How to Send Call Media to a Bot via WebSocket and Receive Responses in Asterisk

Hi everyone,

I’m working on a project where I want to integrate Asterisk with a bot through a WebSocket connection. My goal is to:

  1. Stream the audio (RTP) from an active call in Asterisk to a WebSocket server (where the bot processes the audio).
  2. Receive responses (audio or text converted to audio) from the bot via the WebSocket and send them back into the active call.

What I’ve done so far:

  1. Enabled ARI (ari.conf) and verified that I can connect to it successfully.
  2. Set up a Stasis app in extensions.conf to route calls into ARI.
  3. Created a WebSocket server using Node.js to process the audio.

My challenges/questions:

  1. How can I capture the audio stream from the call using ARI (e.g., SnoopChannel)?
  2. What’s the best way to send the audio frames to my WebSocket server in real time?
  3. How do I inject the audio responses (received from the bot via WebSocket) back into the call?
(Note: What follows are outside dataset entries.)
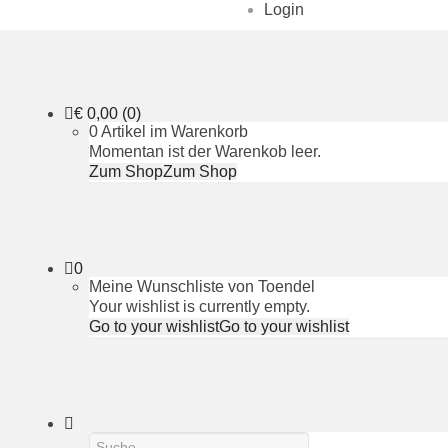
Login
€
0,00
(0)
0 Artikel im Warenkorb
Momentan ist der Warenkob leer.
Zum Shop
Zum Shop
0
Meine Wunschliste von Toendel
Your wishlist is currently empty.
Go to your wishlist
Go to your wishlist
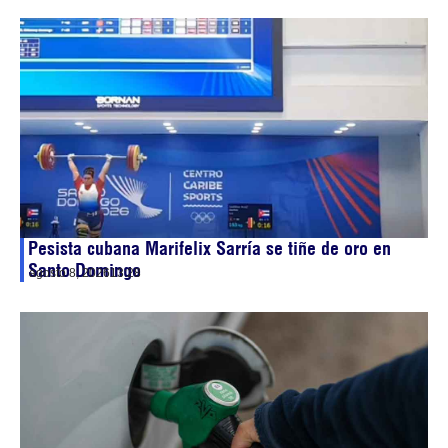
Pesista cubana Marifelix Sarría se tiñe de oro en
Santo Domingo
agosto 8, 2026
13:28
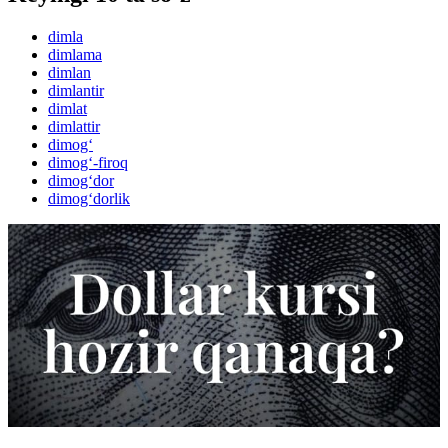
dimla
dimlama
dimlan
dimlantir
dimlat
dimlattir
dimog‘
dimog‘-firoq
dimog‘dor
dimog‘dorlik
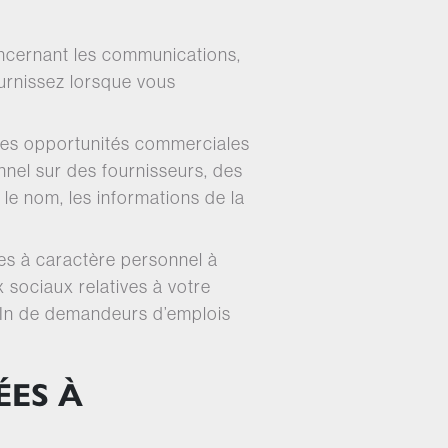
oncernant les communications,
ournissez lorsque vous
 des opportunités commerciales
nnel sur des fournisseurs, des
le nom, les informations de la
s à caractère personnel à
sociaux relatives à votre
edIn de demandeurs d’emplois
ES À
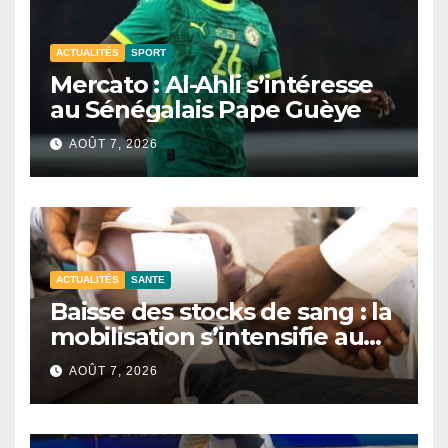
ACTUALITÉS
SPORT
Mercato : Al-Ahli s’intéresse
au Sénégalais Pape Guèye
AOÛT 7, 2026
ACTUALITÉS
SANTE
Baisse des stocks de sang : la
mobilisation s’intensifie au
CNTS de Dakar.
AOÛT 7, 2026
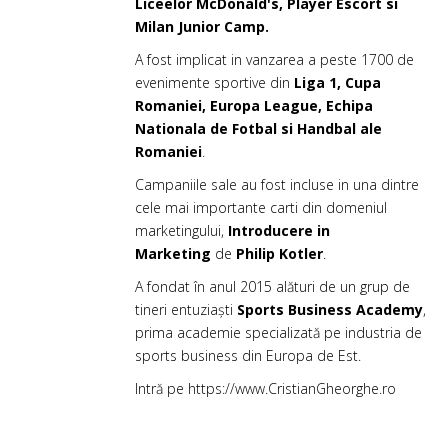
Liceelor McDonald's, Player Escort si
Milan Junior Camp.
A fost implicat in vanzarea a peste 1700 de
evenimente sportive din
Liga 1, Cupa
Romaniei, Europa League, Echipa
Nationala de Fotbal si Handbal ale
Romaniei
.
Campaniile sale au fost incluse in una dintre
cele mai importante carti din domeniul
marketingului,
Introducere in
Marketing
de
Philip Kotler
.
A fondat în anul 2015 alături de un grup de
tineri entuziaști
Sports Business Academy
,
prima academie specializată pe industria de
sports business din Europa de Est.
Intră pe
https://www.CristianGheorghe.ro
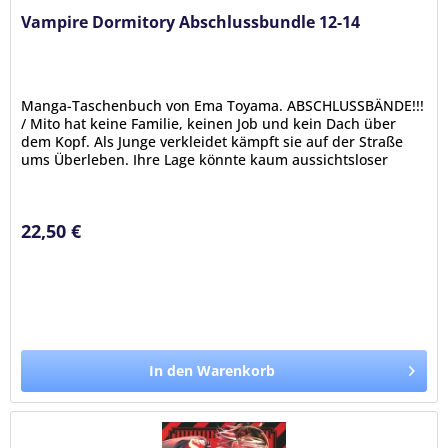
Vampire Dormitory Abschlussbundle 12-14
Manga-Taschenbuch von Ema Toyama. ABSCHLUSSBÄNDE!!!
/ Mito hat keine Familie, keinen Job und kein Dach über
dem Kopf. Als Junge verkleidet kämpft sie auf der Straße
ums Überleben. Ihre Lage könnte kaum aussichtsloser
sein... bis sie dem...
22,50 €
In den Warenkorb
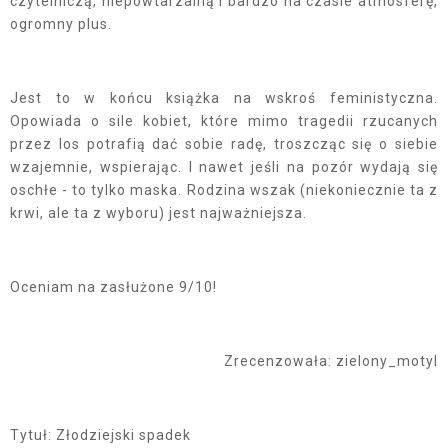
czytelniczą, niepowtarzalną i bardzo na czasie atmosferę,
ogromny plus.
Jest to w końcu książka na wskroś feministyczna.
Opowiada o sile kobiet, które mimo tragedii rzucanych
przez los potrafią dać sobie radę, troszcząc się o siebie
wzajemnie, wspierając. I nawet jeśli na pozór wydają się
oschłe - to tylko maska. Rodzina wszak (niekoniecznie ta z
krwi, ale ta z wyboru) jest najważniejsza.
Oceniam na zasłużone 9/10!
Zrecenzowała: zielony_motyl
Tytuł: Złodziejski spadek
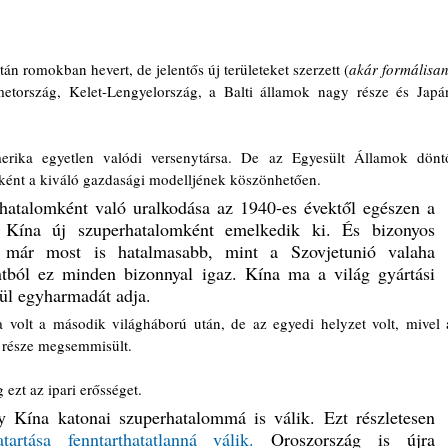
n romokban hevert, de jelentős új területeket szerzett (
akár formálisan,
metország, Kelet-Lengyelország, a Balti államok nagy része és Japán
erika egyetlen valódi versenytársa. De az Egyesült Államok döntő
őként a kiváló gazdasági modelljének köszönhetően.
hatalomként való uralkodása az 1940-es évektől egészen a 
a Kína új szuperhatalomként emelkedik ki. És bizonyos 
 már most is hatalmasabb, mint a Szovjetunió valaha 
tból ez minden bizonnyal igaz. Kína ma a világ gyártási 
lül egyharmadát adja. 
olt a második világháború után, de az egyedi helyzet volt, mivel a
 része megsemmisült.
ezt az ipari erősséget.
y Kína katonai szuperhatalommá is válik. Ezt részletesen 
tartása fenntarthatatlanná válik.
 Oroszország is újra 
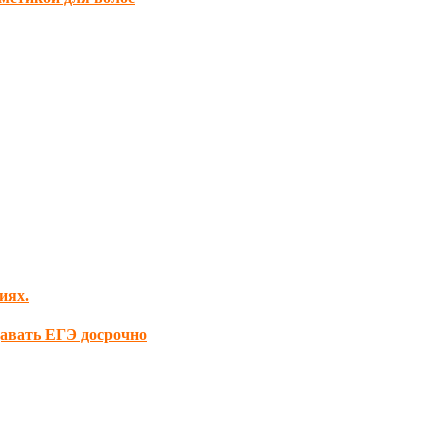
иях.
давать ЕГЭ досрочно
Should I use Playback, or is there a better approach?
  4. Do I need to handle any specific audio codec conversions (e.g., G.711 to PCM or vice versa) for this integration?
  5. Are there any examples or best practices for a setup like this?

My setup:

  • Asterisk Version: 20.11.0
  • WebSocket Server: Node.js
  • Bot: Google Dialogflow

Any guidance, sample implementations, or suggestions would be greatly appreciated!

Thank you in advance!

This same question (or very similar because AI is also being used to produce the post itself) is being asked at a minimum once a week at this point, so read the past threads.